According to the Nigerian National Petroleum Corporation, its four refineries (two in Port Harcourt and one each in Warri and Kaduna) have a combined refining capacity of 445,000 barrels per day. But at any given time, they produce much less because of one problem or another. In fact, for periods of time, they produce none at all.

That’s about to happen. The NNPC announced early in April that it would be shutting down all the refineries for upgrading. Similar announcements have been made repeatedly over the years.

“The three refinery sites in Africa’s largest oil exporter have worked only sporadically due to years of underinvestment,” Reuters states in reporting the announced closures. “It has been working to revamp them, but has struggled to find external financing to do so.”

That is to say that Nigeria’s cash cow cannot finance itself.

Meanwhile, as with tomato processing, Dangote has stepped into the refining breach. His mega-refinery in Lekki (near Lagos) is projected to have a capacity of 650,000 bpd. That is about 46 per cent greater than the NNPC’s four refineries combined.

When it goes into production by the end of the year as projected, it could put an end to Nigeria’s importation of petroleum. But then, who knows?

The story of electricity supply even more closely mirrors America’s pig farm difficulties. In most countries, it takes a crisis to disrupt electricity supply—civil wars, earthquakes, hurricanes and the like. In most Nigerian cities, a daily or multiple-day blackout is the norm.

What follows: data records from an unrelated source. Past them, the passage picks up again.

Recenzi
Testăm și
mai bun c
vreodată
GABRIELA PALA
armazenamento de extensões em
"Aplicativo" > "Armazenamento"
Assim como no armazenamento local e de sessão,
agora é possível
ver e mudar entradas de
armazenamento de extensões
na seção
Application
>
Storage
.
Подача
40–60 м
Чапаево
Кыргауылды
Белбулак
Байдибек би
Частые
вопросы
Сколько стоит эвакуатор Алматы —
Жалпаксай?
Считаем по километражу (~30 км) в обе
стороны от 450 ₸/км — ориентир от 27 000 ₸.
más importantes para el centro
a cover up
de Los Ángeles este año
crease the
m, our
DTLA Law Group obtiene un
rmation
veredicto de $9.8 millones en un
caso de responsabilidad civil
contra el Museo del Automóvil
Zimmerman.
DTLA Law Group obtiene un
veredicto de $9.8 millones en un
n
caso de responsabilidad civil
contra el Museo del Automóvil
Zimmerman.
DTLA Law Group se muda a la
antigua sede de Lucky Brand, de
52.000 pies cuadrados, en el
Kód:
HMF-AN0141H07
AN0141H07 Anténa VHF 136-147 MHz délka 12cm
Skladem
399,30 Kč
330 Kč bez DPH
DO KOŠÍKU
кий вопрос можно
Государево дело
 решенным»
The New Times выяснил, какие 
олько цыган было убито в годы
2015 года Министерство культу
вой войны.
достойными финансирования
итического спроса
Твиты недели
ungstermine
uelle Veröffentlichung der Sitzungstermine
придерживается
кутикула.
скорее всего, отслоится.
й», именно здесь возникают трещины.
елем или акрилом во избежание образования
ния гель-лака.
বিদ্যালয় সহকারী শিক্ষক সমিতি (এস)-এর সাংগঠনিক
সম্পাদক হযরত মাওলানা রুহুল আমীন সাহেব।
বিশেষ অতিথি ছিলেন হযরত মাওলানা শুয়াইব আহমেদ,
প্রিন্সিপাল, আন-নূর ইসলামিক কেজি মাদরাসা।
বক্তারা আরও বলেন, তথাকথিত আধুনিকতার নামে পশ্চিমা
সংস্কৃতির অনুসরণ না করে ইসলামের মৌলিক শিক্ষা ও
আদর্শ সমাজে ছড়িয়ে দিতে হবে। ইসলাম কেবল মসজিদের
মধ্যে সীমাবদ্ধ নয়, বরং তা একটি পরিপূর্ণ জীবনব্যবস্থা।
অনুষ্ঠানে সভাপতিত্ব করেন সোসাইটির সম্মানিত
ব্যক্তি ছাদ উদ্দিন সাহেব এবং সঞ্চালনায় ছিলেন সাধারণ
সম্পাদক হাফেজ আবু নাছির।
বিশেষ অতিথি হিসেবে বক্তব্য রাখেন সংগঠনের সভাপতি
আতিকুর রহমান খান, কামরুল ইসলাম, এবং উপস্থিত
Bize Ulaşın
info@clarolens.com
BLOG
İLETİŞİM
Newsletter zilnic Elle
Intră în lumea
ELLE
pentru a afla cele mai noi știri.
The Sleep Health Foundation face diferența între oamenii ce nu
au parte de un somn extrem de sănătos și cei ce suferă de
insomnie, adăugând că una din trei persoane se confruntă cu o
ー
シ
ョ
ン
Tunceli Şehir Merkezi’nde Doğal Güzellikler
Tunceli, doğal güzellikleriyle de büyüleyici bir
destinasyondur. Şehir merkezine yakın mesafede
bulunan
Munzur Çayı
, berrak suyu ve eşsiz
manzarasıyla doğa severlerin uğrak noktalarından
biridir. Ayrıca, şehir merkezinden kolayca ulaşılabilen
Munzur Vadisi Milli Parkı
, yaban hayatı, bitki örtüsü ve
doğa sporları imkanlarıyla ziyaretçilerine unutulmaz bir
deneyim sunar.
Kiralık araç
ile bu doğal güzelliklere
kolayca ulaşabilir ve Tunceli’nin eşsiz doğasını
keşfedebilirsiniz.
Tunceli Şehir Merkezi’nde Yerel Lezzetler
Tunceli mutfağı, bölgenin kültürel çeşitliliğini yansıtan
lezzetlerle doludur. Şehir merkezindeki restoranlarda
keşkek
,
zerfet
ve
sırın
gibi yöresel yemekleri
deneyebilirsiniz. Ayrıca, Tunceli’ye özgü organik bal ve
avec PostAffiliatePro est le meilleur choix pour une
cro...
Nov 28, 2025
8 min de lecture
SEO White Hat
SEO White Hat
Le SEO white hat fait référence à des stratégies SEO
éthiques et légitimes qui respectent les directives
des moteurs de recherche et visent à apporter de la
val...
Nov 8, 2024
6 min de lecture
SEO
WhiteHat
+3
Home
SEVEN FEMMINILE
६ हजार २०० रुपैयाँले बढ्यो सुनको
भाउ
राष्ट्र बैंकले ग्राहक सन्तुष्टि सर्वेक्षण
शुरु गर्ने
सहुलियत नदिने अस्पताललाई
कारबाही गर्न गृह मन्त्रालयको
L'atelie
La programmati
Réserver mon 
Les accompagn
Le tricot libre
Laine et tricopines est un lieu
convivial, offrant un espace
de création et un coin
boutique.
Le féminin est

Sometimes, the shortage is attributed to generation shortfalls. Other times, it is the distribution sector — inadequate grids, for one. At other times, revenue generation is blamed — fraud by fees collectors or cheating by customers.

Meanwhile, as Nigerian cities remain in the dark, Nigeria supplies electricity to neighbouring countries. And with that supply, they maintain regular electricity service.

Befuddling? Again, yes, of course. And we can’t even blame coronavirus.